【aph】セカイはいつか飽和して【dc】【prsk】
第1章 邂逅事変
「ええっと、被害者は会社員の柊優子さん。42歳。同僚の3人の誘いで今日はこのファミレスに来ていたようです」
高木という男が手帳を見ながら淡々と話す。その姿にああ……、と心の奥底で落胆した。
(いや、最初に東都だとか米花町だとかいうワードを聞いた時に何となく察してはいた。察してはいたのだ。)
︎︎僕の隣には小学生1年生ぐらいの眼鏡の男の子と制服を着た女子高校生がいた。少し離れたところではスーツ姿の黒やら金やら茶などの色をした髪の男たちがいた。

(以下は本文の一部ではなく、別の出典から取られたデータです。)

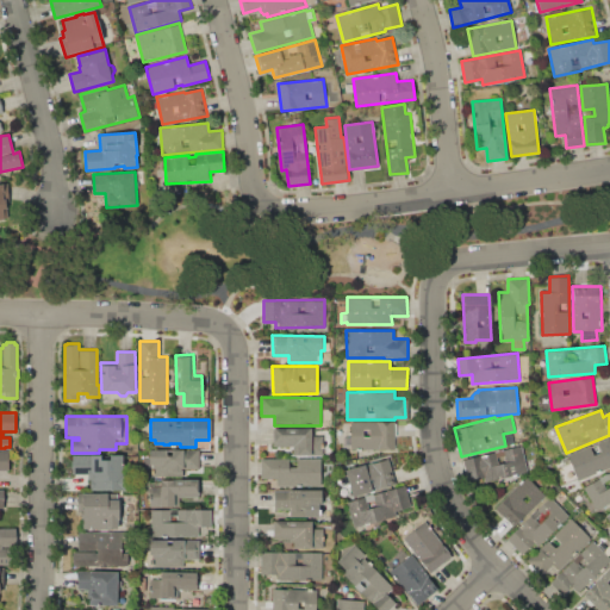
[(350,422),(398,422),(398,449),(350,449),(350,422)]
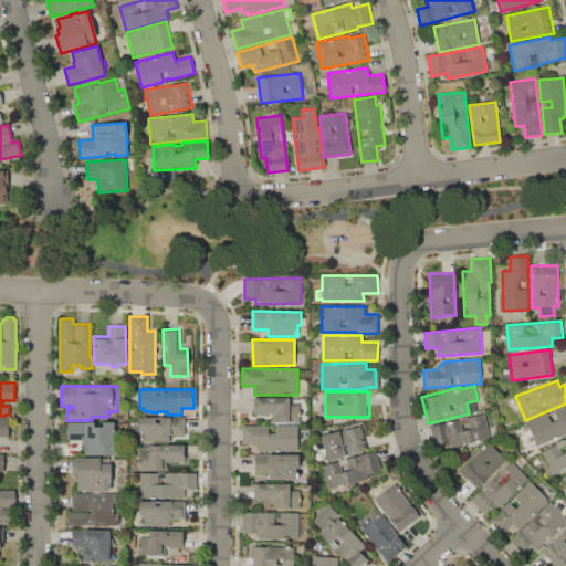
[(289,405),(300,405),(300,422),(272,423),(272,415),(254,415),(254,398),(289,398),(289,405)]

(まさかのコナンとヘタリアのクロスオーバーかよ……)
︎︎正確にはコナンとヘタリアともう一つクロスオーバーがあるけど、どうしてこうなった。まじで。
(ほんとこのセカイに来ていいこと一つもないな)
︎︎前のセカイもいい事なんてなかったけど。転生したからって環境が良くなったりすると思ったけど、それはありえない話だったらしい。
(平凡な生活でも良かったのに……)
︎︎それを望めないのはあまり嬉しくはない。
「ねえ、君、大丈夫? ︎︎怖かったよね」
「……ええ。ですけど、大丈夫です」
「本当?」
「はい」
︎︎毛利蘭の言葉は優しい。さすがこのセカイのヒロインと言ったところである。しかし、別に僕がその優しさに申し訳ないけど、断った。それでもなお、蘭の顔はまだどこか心配そうである。
「それでは、第一発見者のキミに証言してもらいたいんだけど、いいかな?」
「はい」
︎︎ここで断ってしまうとコナンとかに変に疑われてしまうかもしれない。それはそれで面倒だ。
「えっと……」
(まず、なにから話すべきかな。やっぱりここは自己紹介からかな?)
「夜乃普です。14歳。……シブヤ、第……三中学の……3年生です。今日は一人でこのファミレスに来ました」
︎︎学校の名前なんてあんまり覚えていないのは3年間の中でたった数ヶ月しか通えていないからかもしれない。
︎︎学校名のくだりだけ、ちょっとどもったのを気にしていたのは僕が知る限り2名だけだった。
(どちらも見た事がある顔だな……)
︎︎それはともかく、僕の視線を高木渉に向けた。